■ **Instruction**:
All that is needed is the first stretch of the listing below, repeated exactly and ending with the line that contains "set：标签系统（文章分类、共同好友）交集、黑名单（in）。". Pictures are to be left out.

■ **Provided data**:
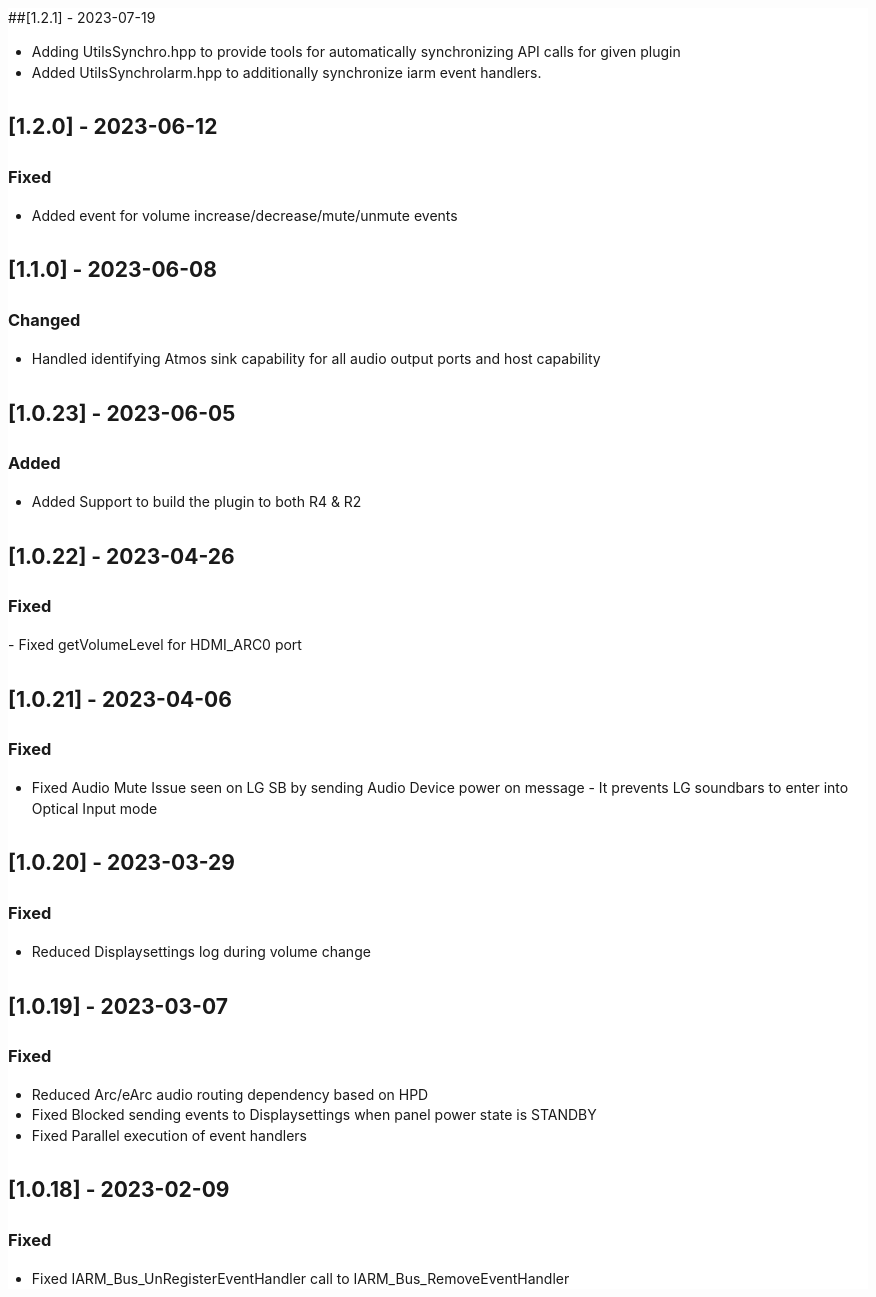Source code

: ##[1.2.1] - 2023-07-19

- Adding UtilsSynchro.hpp to provide tools for automatically synchronizing API calls for given plugin
- Added UtilsSynchroIarm.hpp to additionally synchronize iarm event handlers.

## [1.2.0] - 2023-06-12
### Fixed
- Added event for volume increase/decrease/mute/unmute events

## [1.1.0] - 2023-06-08
### Changed
- Handled identifying Atmos sink capability for all audio output ports and host capability

## [1.0.23] - 2023-06-05
### Added 
- Added Support to build the plugin to both R4 & R2

## [1.0.22] - 2023-04-26
### Fixed
- Fixed getVolumeLevel for HDMI_ARC0 port

## [1.0.21] - 2023-04-06
### Fixed
- Fixed Audio Mute Issue seen on LG SB by sending Audio Device power on message
- It prevents LG soundbars to enter into Optical Input mode

## [1.0.20] - 2023-03-29
### Fixed
- Reduced Displaysettings log during volume change

## [1.0.19] - 2023-03-07
### Fixed
- Reduced Arc/eArc audio routing dependency based on HPD
- Fixed Blocked sending events to Displaysettings when panel power state is STANDBY
- Fixed Parallel execution of event handlers


## [1.0.18] - 2023-02-09
### Fixed
- Fixed IARM_Bus_UnRegisterEventHandler  call to IARM_Bus_RemoveEventHandler
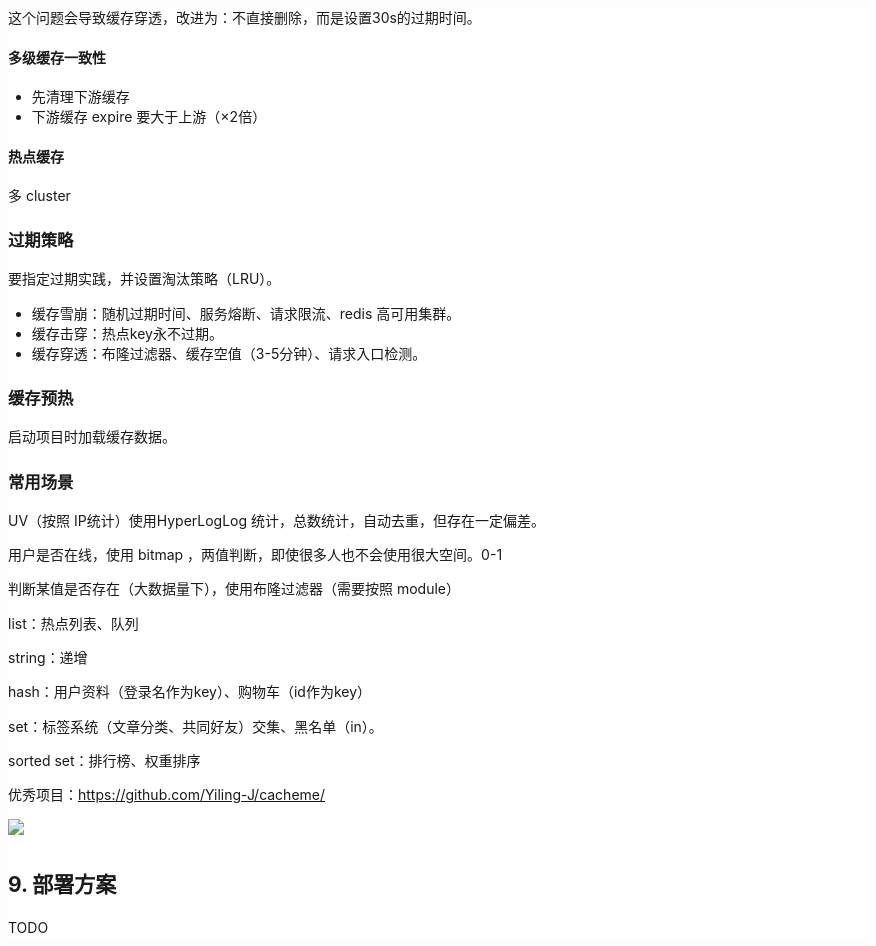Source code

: 这个问题会导致缓存穿透，改进为：不直接删除，而是设置30s的过期时间。

#### 多级缓存一致性

- 先清理下游缓存
- 下游缓存 expire 要大于上游（×2倍）

#### 热点缓存

多 cluster

### 过期策略

要指定过期实践，并设置淘汰策略（LRU）。

- 缓存雪崩：随机过期时间、服务熔断、请求限流、redis 高可用集群。
- 缓存击穿：热点key永不过期。
- 缓存穿透：布隆过滤器、缓存空值（3-5分钟）、请求入口检测。

### 缓存预热

启动项目时加载缓存数据。

### 常用场景

UV（按照 IP统计）使用HyperLogLog 统计，总数统计，自动去重，但存在一定偏差。

用户是否在线，使用 bitmap ，两值判断，即使很多人也不会使用很大空间。0-1

判断某值是否存在（大数据量下），使用布隆过滤器（需要按照 module）

list：热点列表、队列

string：递增

hash：用户资料（登录名作为key）、购物车（id作为key）

set：标签系统（文章分类、共同好友）交集、黑名单（in）。

sorted set：排行榜、权重排序

优秀项目：https://github.com/Yiling-J/cacheme/

![ ](C:\Users\diaoh\OneDrive\assets\img\4-开发管理\image-20230312192533031.png)

## 9. 部署方案

TODO
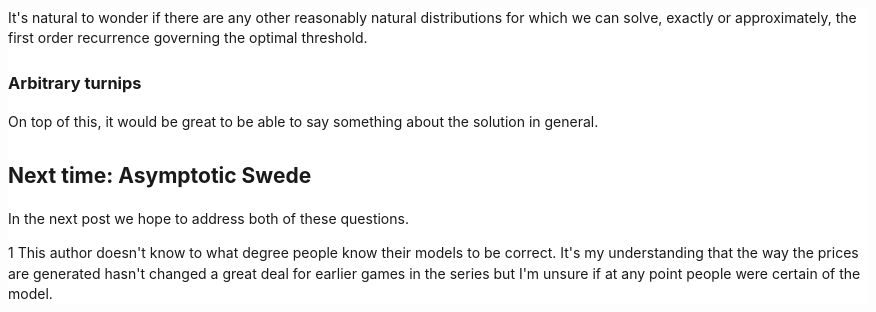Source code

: It's natural to wonder if there are any other reasonably natural distributions for which we can solve, exactly or 
approximately, the first order recurrence governing the optimal threshold.

### Arbitrary turnips

On top of this, it would be great to be able to say something about the solution in general.

## Next time: Asymptotic Swede

In the next post we hope to address both of these questions.



<a name="post2footnote1">1</a> This author doesn't know to what degree people know their models to be correct. It's my 
understanding that the way the prices are generated hasn't changed a great deal for earlier games in the series but I'm 
unsure if at any point people were certain of the model.
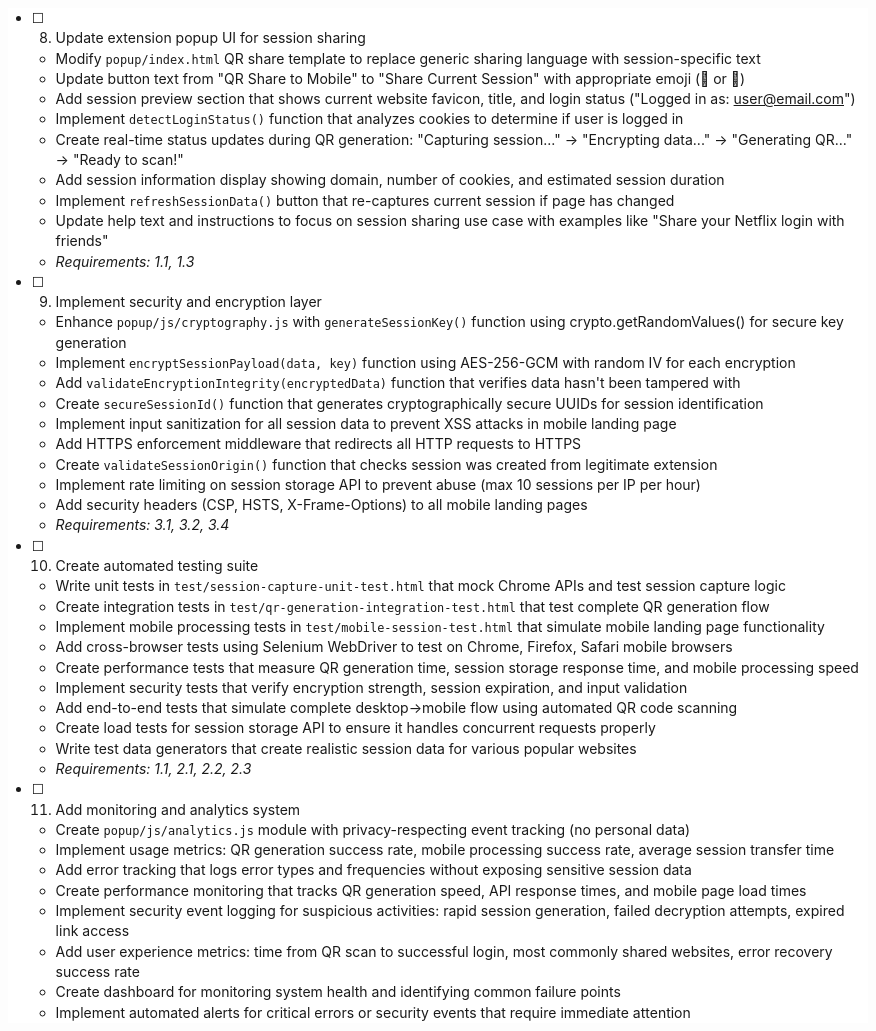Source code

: - [ ] 8. Update extension popup UI for session sharing
  - Modify `popup/index.html` QR share template to replace generic sharing language with session-specific text
  - Update button text from "QR Share to Mobile" to "Share Current Session" with appropriate emoji (🔐 or 📱)
  - Add session preview section that shows current website favicon, title, and login status ("Logged in as: user@email.com")
  - Implement `detectLoginStatus()` function that analyzes cookies to determine if user is logged in
  - Create real-time status updates during QR generation: "Capturing session..." → "Encrypting data..." → "Generating QR..." → "Ready to scan!"
  - Add session information display showing domain, number of cookies, and estimated session duration
  - Implement `refreshSessionData()` button that re-captures current session if page has changed
  - Update help text and instructions to focus on session sharing use case with examples like "Share your Netflix login with friends"
  - _Requirements: 1.1, 1.3_

- [ ] 9. Implement security and encryption layer
  - Enhance `popup/js/cryptography.js` with `generateSessionKey()` function using crypto.getRandomValues() for secure key generation
  - Implement `encryptSessionPayload(data, key)` function using AES-256-GCM with random IV for each encryption
  - Add `validateEncryptionIntegrity(encryptedData)` function that verifies data hasn't been tampered with
  - Create `secureSessionId()` function that generates cryptographically secure UUIDs for session identification
  - Implement input sanitization for all session data to prevent XSS attacks in mobile landing page
  - Add HTTPS enforcement middleware that redirects all HTTP requests to HTTPS
  - Create `validateSessionOrigin()` function that checks session was created from legitimate extension
  - Implement rate limiting on session storage API to prevent abuse (max 10 sessions per IP per hour)
  - Add security headers (CSP, HSTS, X-Frame-Options) to all mobile landing pages
  - _Requirements: 3.1, 3.2, 3.4_

- [ ] 10. Create automated testing suite
  - Write unit tests in `test/session-capture-unit-test.html` that mock Chrome APIs and test session capture logic
  - Create integration tests in `test/qr-generation-integration-test.html` that test complete QR generation flow
  - Implement mobile processing tests in `test/mobile-session-test.html` that simulate mobile landing page functionality
  - Add cross-browser tests using Selenium WebDriver to test on Chrome, Firefox, Safari mobile browsers
  - Create performance tests that measure QR generation time, session storage response time, and mobile processing speed
  - Implement security tests that verify encryption strength, session expiration, and input validation
  - Add end-to-end tests that simulate complete desktop→mobile flow using automated QR code scanning
  - Create load tests for session storage API to ensure it handles concurrent requests properly
  - Write test data generators that create realistic session data for various popular websites
  - _Requirements: 1.1, 2.1, 2.2, 2.3_

- [ ] 11. Add monitoring and analytics system
  - Create `popup/js/analytics.js` module with privacy-respecting event tracking (no personal data)
  - Implement usage metrics: QR generation success rate, mobile processing success rate, average session transfer time
  - Add error tracking that logs error types and frequencies without exposing sensitive session data
  - Create performance monitoring that tracks QR generation speed, API response times, and mobile page load times
  - Implement security event logging for suspicious activities: rapid session generation, failed decryption attempts, expired link access
  - Add user experience metrics: time from QR scan to successful login, most commonly shared websites, error recovery success rate
  - Create dashboard for monitoring system health and identifying common failure points
  - Implement automated alerts for critical errors or security events that require immediate attention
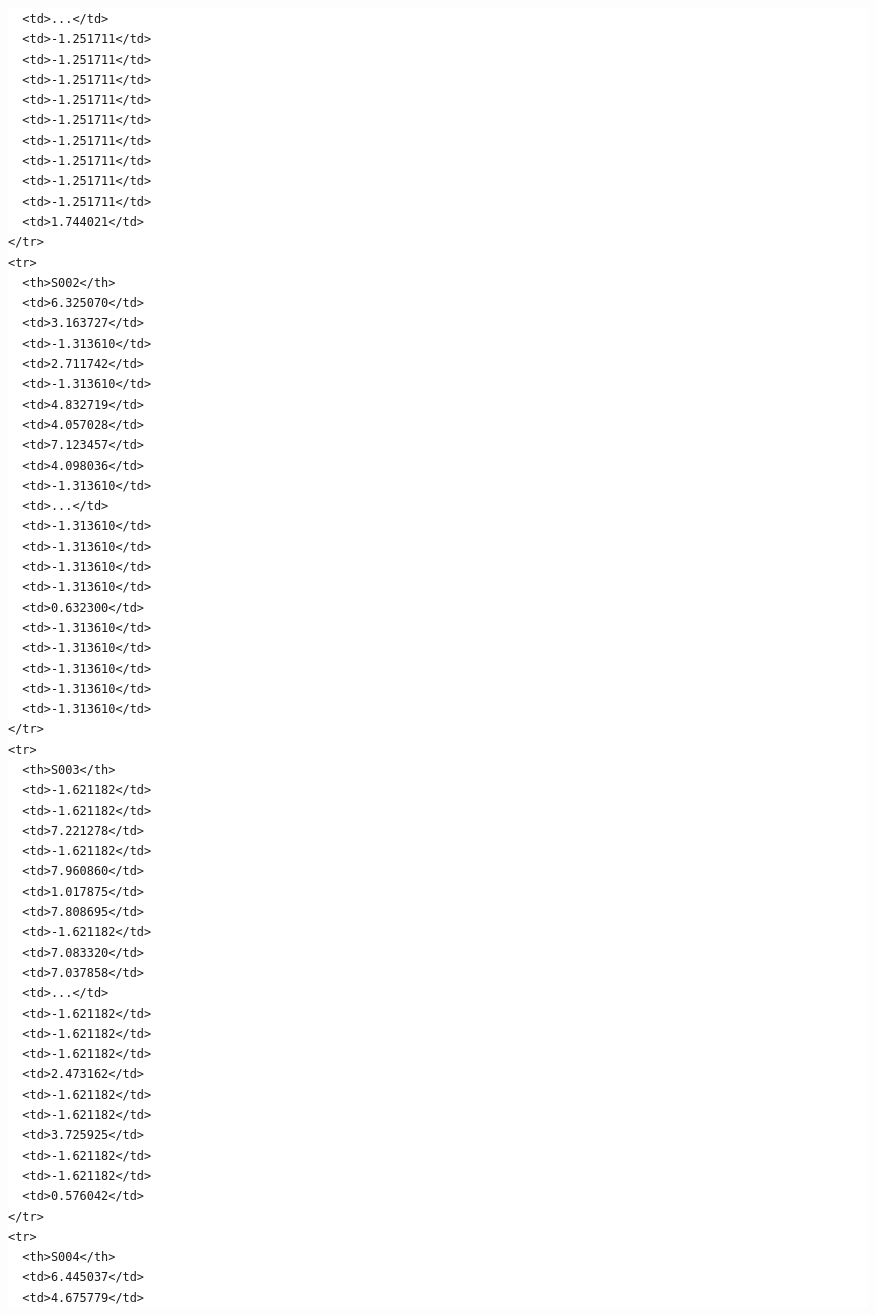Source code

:       <td>...</td>
      <td>-1.251711</td>
      <td>-1.251711</td>
      <td>-1.251711</td>
      <td>-1.251711</td>
      <td>-1.251711</td>
      <td>-1.251711</td>
      <td>-1.251711</td>
      <td>-1.251711</td>
      <td>-1.251711</td>
      <td>1.744021</td>
    </tr>
    <tr>
      <th>S002</th>
      <td>6.325070</td>
      <td>3.163727</td>
      <td>-1.313610</td>
      <td>2.711742</td>
      <td>-1.313610</td>
      <td>4.832719</td>
      <td>4.057028</td>
      <td>7.123457</td>
      <td>4.098036</td>
      <td>-1.313610</td>
      <td>...</td>
      <td>-1.313610</td>
      <td>-1.313610</td>
      <td>-1.313610</td>
      <td>-1.313610</td>
      <td>0.632300</td>
      <td>-1.313610</td>
      <td>-1.313610</td>
      <td>-1.313610</td>
      <td>-1.313610</td>
      <td>-1.313610</td>
    </tr>
    <tr>
      <th>S003</th>
      <td>-1.621182</td>
      <td>-1.621182</td>
      <td>7.221278</td>
      <td>-1.621182</td>
      <td>7.960860</td>
      <td>1.017875</td>
      <td>7.808695</td>
      <td>-1.621182</td>
      <td>7.083320</td>
      <td>7.037858</td>
      <td>...</td>
      <td>-1.621182</td>
      <td>-1.621182</td>
      <td>-1.621182</td>
      <td>2.473162</td>
      <td>-1.621182</td>
      <td>-1.621182</td>
      <td>3.725925</td>
      <td>-1.621182</td>
      <td>-1.621182</td>
      <td>0.576042</td>
    </tr>
    <tr>
      <th>S004</th>
      <td>6.445037</td>
      <td>4.675779</td>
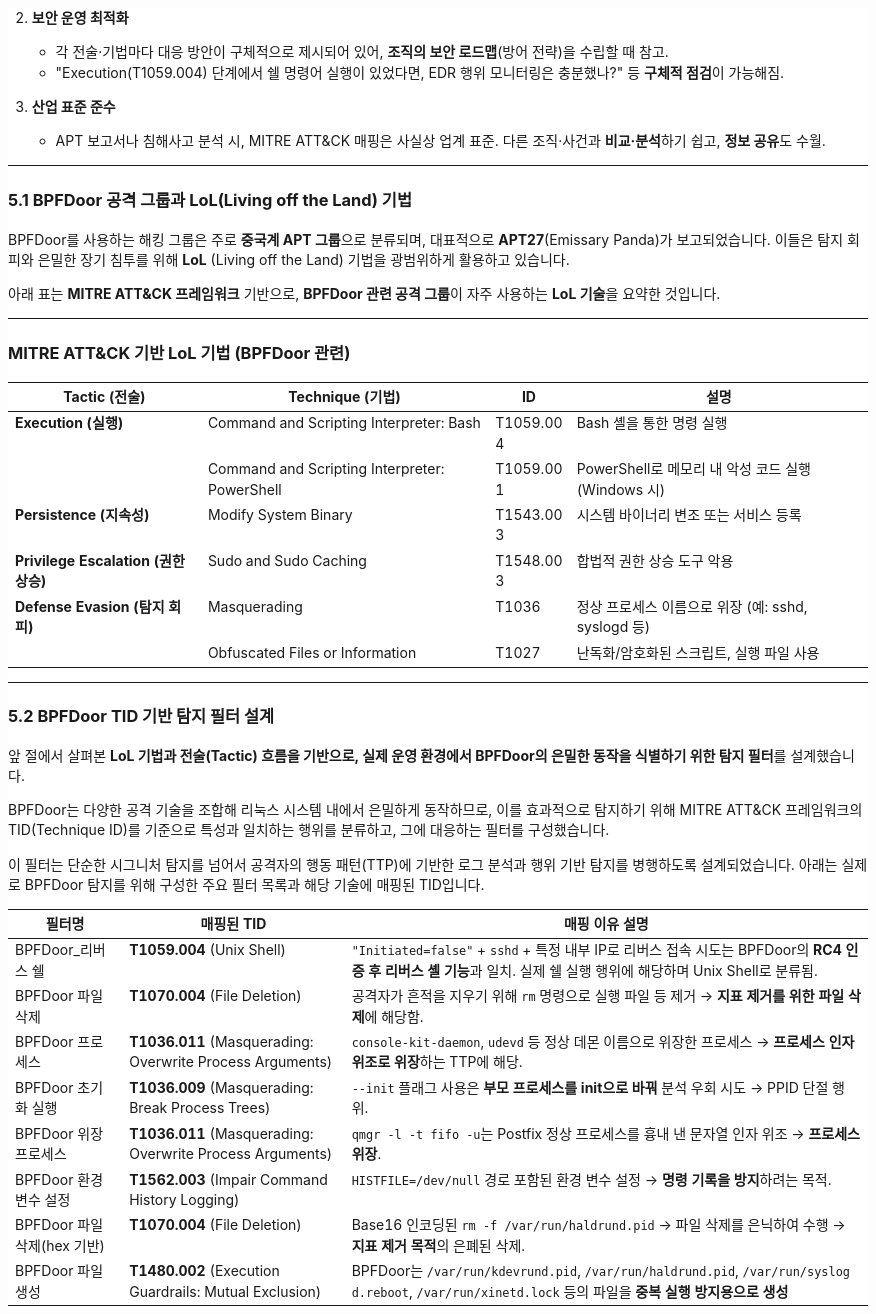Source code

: 2. **보안 운영 최적화**

   * 각 전술·기법마다 대응 방안이 구체적으로 제시되어 있어, **조직의 보안 로드맵**(방어 전략)을 수립할 때 참고.
   * "Execution(T1059.004) 단계에서 쉘 명령어 실행이 있었다면, EDR 행위 모니터링은 충분했나?" 등 **구체적 점검**이 가능해짐.

3. **산업 표준 준수**

   * APT 보고서나 침해사고 분석 시, MITRE ATT&CK 매핑은 사실상 업계 표준. 다른 조직·사건과 **비교·분석**하기 쉽고, **정보 공유**도 수월.

---

### 5.1 BPFDoor 공격 그룹과 LoL(Living off the Land) 기법

BPFDoor를 사용하는 해킹 그룹은 주로 **중국계 APT 그룹**으로 분류되며,
대표적으로 **APT27**(Emissary Panda)가 보고되었습니다.
이들은 탐지 회피와 은밀한 장기 침투를 위해 **LoL** (Living off the Land) 기법을 광범위하게 활용하고 있습니다.

아래 표는 **MITRE ATT&CK 프레임워크** 기반으로, **BPFDoor 관련 공격 그룹**이 자주 사용하는
**LoL 기술**을 요약한 것입니다.

---

### **MITRE ATT&CK 기반 LoL 기법 (BPFDoor 관련)**

| Tactic (전술)                       | Technique (기법)                                | ID        | 설명                                        |
| ----------------------------------- | ---------------------------------------------- | --------- | ------------------------------------------ |
| **Execution (실행)**                | Command and Scripting Interpreter: Bash        | T1059.004 | Bash 셸을 통한 명령 실행                          |
|                                     | Command and Scripting Interpreter: PowerShell  | T1059.001 | PowerShell로 메모리 내 악성 코드 실행 (Windows 시) |
| **Persistence (지속성)**           | Modify System Binary                           | T1543.003 | 시스템 바이너리 변조 또는 서비스 등록                    |
| **Privilege Escalation (권한 상승)**| Sudo and Sudo Caching                          | T1548.003 | 합법적 권한 상승 도구 악용                           |
| **Defense Evasion (탐지 회피)**     | Masquerading                                   | T1036     | 정상 프로세스 이름으로 위장 (예: sshd, syslogd 등)     |
|                                     | Obfuscated Files or Information                | T1027     | 난독화/암호화된 스크립트, 실행 파일 사용                   |

---

### 5.2 BPFDoor TID 기반 탐지 필터 설계

앞 절에서 살펴본 **LoL 기법과 전술(Tactic) 흐름을 기반으로, 실제 운영 환경에서 BPFDoor의 은밀한 동작을 식별하기 위한 탐지 필터**를 설계했습니다.

BPFDoor는 다양한 공격 기술을 조합해 리눅스 시스템 내에서 은밀하게 동작하므로, 이를 효과적으로 탐지하기 위해 MITRE ATT&CK 프레임워크의 TID(Technique ID)를 기준으로 특성과 일치하는 행위를 분류하고, 그에 대응하는 필터를 구성했습니다.

이 필터는 단순한 시그니처 탐지를 넘어서 공격자의 행동 패턴(TTP)에 기반한 로그 분석과 행위 기반 탐지를 병행하도록 설계되었습니다. 아래는 실제로 BPFDoor 탐지를 위해 구성한 주요 필터 목록과 해당 기술에 매핑된 TID입니다.

| 필터명 | 매핑된 TID | 매핑 이유 설명 |
| --- | --- | --- |
| BPFDoor_리버스 쉘 | **T1059.004** (Unix Shell) | `"Initiated=false"` + `sshd` + 특정 내부 IP로 리버스 접속 시도는 BPFDoor의 **RC4 인증 후 리버스 셸 기능**과 일치. 실제 쉘 실행 행위에 해당하며 Unix Shell로 분류됨. |
| BPFDoor 파일 삭제 | **T1070.004** (File Deletion) | 공격자가 흔적을 지우기 위해 `rm` 명령으로 실행 파일 등 제거 → **지표 제거를 위한 파일 삭제**에 해당함. |
| BPFDoor 프로세스 | **T1036.011** (Masquerading: Overwrite Process Arguments) | `console-kit-daemon`, `udevd` 등 정상 데몬 이름으로 위장한 프로세스 → **프로세스 인자 위조로 위장**하는 TTP에 해당. |
| BPFDoor 초기화 실행 | **T1036.009** (Masquerading: Break Process Trees) | `--init` 플래그 사용은 **부모 프로세스를 init으로 바꿔** 분석 우회 시도 → PPID 단절 행위. |
| BPFDoor 위장 프로세스 | **T1036.011** (Masquerading: Overwrite Process Arguments) | `qmgr -l -t fifo -u`는 Postfix 정상 프로세스를 흉내 낸 문자열 인자 위조 → **프로세스 위장**. |
| BPFDoor 환경 변수 설정 | **T1562.003** (Impair Command History Logging) | `HISTFILE=/dev/null` 경로 포함된 환경 변수 설정 → **명령 기록을 방지**하려는 목적. |
| BPFDoor 파일 삭제(hex 기반) | **T1070.004** (File Deletion) | Base16 인코딩된 `rm -f /var/run/haldrund.pid` → 파일 삭제를 은닉하여 수행 → **지표 제거 목적**의 은폐된 삭제. |
| BPFDoor 파일 생성 | **T1480.002** (Execution Guardrails: Mutual Exclusion) | BPFDoor는 `/var/run/kdevrund.pid`, `/var/run/haldrund.pid`, `/var/run/syslogd.reboot`, `/var/run/xinetd.lock` 등의 파일을 **중복 실행 방지용으로 생성** |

■ **Answer for this exercise**:
Source code

: ##[1.2.1] - 2023-07-19

- Adding UtilsSynchro.hpp to provide tools for automatically synchronizing API calls for given plugin
- Added UtilsSynchroIarm.hpp to additionally synchronize iarm event handlers.

## [1.2.0] - 2023-06-12
### Fixed
- Added event for volume increase/decrease/mute/unmute events

## [1.1.0] - 2023-06-08
### Changed
- Handled identifying Atmos sink capability for all audio output ports and host capability

## [1.0.23] - 2023-06-05
### Added 
- Added Support to build the plugin to both R4 & R2

## [1.0.22] - 2023-04-26
### Fixed
- Fixed getVolumeLevel for HDMI_ARC0 port

## [1.0.21] - 2023-04-06
### Fixed
- Fixed Audio Mute Issue seen on LG SB by sending Audio Device power on message
- It prevents LG soundbars to enter into Optical Input mode

## [1.0.20] - 2023-03-29
### Fixed
- Reduced Displaysettings log during volume change

## [1.0.19] - 2023-03-07
### Fixed
- Reduced Arc/eArc audio routing dependency based on HPD
- Fixed Blocked sending events to Displaysettings when panel power state is STANDBY
- Fixed Parallel execution of event handlers


## [1.0.18] - 2023-02-09
### Fixed
- Fixed IARM_Bus_UnRegisterEventHandler  call to IARM_Bus_RemoveEventHandler
Source code

: 这个问题会导致缓存穿透，改进为：不直接删除，而是设置30s的过期时间。

#### 多级缓存一致性

- 先清理下游缓存
- 下游缓存 expire 要大于上游（×2倍）

#### 热点缓存

多 cluster

### 过期策略

要指定过期实践，并设置淘汰策略（LRU）。

- 缓存雪崩：随机过期时间、服务熔断、请求限流、redis 高可用集群。
- 缓存击穿：热点key永不过期。
- 缓存穿透：布隆过滤器、缓存空值（3-5分钟）、请求入口检测。

### 缓存预热

启动项目时加载缓存数据。

### 常用场景

UV（按照 IP统计）使用HyperLogLog 统计，总数统计，自动去重，但存在一定偏差。

用户是否在线，使用 bitmap ，两值判断，即使很多人也不会使用很大空间。0-1

判断某值是否存在（大数据量下），使用布隆过滤器（需要按照 module）

list：热点列表、队列

string：递增

hash：用户资料（登录名作为key）、购物车（id作为key）

set：标签系统（文章分类、共同好友）交集、黑名单（in）。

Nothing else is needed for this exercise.